┌────────

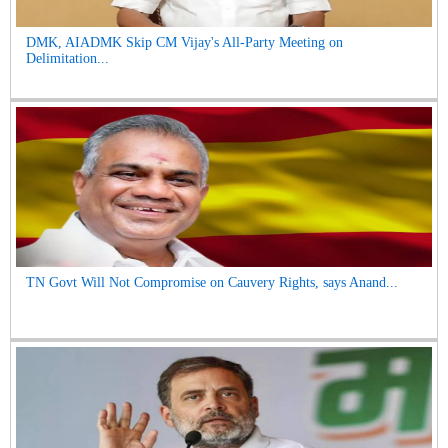
DMK, AIADMK Skip CM Vijay's All-Party Meeting on
Delimitation...
TN Govt Will Not Compromise on Cauvery Rights, says Anand...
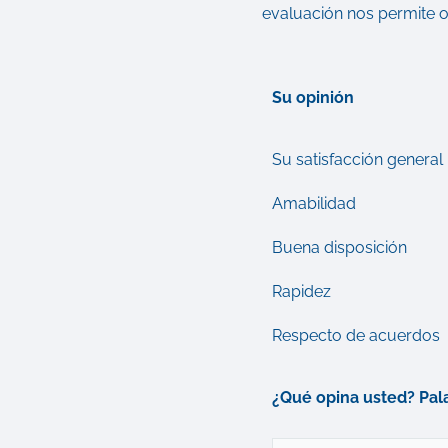
evaluación nos permite o
Su opinión
Su satisfacción general
Amabilidad
Buena disposición
Rapidez
Respecto de acuerdos
¿Qué opina usted? Pala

└────────

Task to complete
Convert the lines of the items into a JSON list of strings, one string per line and blank lines omitted, starting with the line containing "evaluación nos permite o" and continuing through the last line of the items.

Answer to the problem
[
  "evaluación nos permite o",
  "Su opinión",
  "Su satisfacción general",
  "Amabilidad",
  "Buena disposición",
  "Rapidez",
  "Respecto de acuerdos",
  "¿Qué opina usted? Pala"
]